Team Armenia will take part in the Chess Olympiad that is due to be held in Baku on September 1-14, Kirsan Ilyumzhinov, the head of international chess’s governing body, FIDE, said while attending an Olympiad countdown ceremony in the Azerbaijani capital on Tuesday.
As quoted by Azerbaijani media, Ilyumzhinov said that the issue of Armenia’s participation in the 42nd Chess Olympiad was discussed during his recent trip to Yerevan.
“During my visit [to Yerevan] I met with Armenian President Serzh Sargsyan, who is also head of the Chess Federation of Armenia, as well as with [top grandmaster] Levon Aronian and invited them to take part in the Olympiad. Until today I have heard no refusal from Armenia, and so Armenian chess players will take part in the Chess Olympiad in Baku,” said Ilyumzhinov.
Vice-President of the Armenian Chess Federation Smbat Lputyan said in a statement today, however, that Armenia is still discussing the matter and has not decided on its participation yet.
Armenian and Azerbaijani athletes have a history of avoiding competitions held in “enemy” territory because of the decades-long conflict in Nagorno Karabakh, which briefly escalated into large-scale hostilities in early April.

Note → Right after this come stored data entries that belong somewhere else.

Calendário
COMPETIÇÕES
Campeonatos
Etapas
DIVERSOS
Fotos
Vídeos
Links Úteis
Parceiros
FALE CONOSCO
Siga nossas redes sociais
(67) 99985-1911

Thus, because of security concerns, European soccer’s governing body, UEFA, had to cancel matches between the Armenian and Azerbaijani national teams that were to have been held in Baku and Yerevan in the run-up to Euro 2008.
Individual Armenian and Azerbaijani athletes have also refused to travel to the neighboring country for competitions in different sports. But there have also been quite a few examples when they did participate in such competitions, with security guarantees provided at the international level. The latest such example is the participation of Armenian athletes in the first-ever European Games hosted in Baku last summer. No major incident was reported during those games or other major competitions in which Armenian and Azerbaijani sportspeople traveled to “hostile” territory.
Visiting Yerevan earlier this month, FIDE’s Ilyumzhinov urged Armenia and Azerbaijan to “engage on the chessboard and not in the battlefields”, wishing Team Armenia to win their fourth Olympic gold medals at the Baku Olympiad.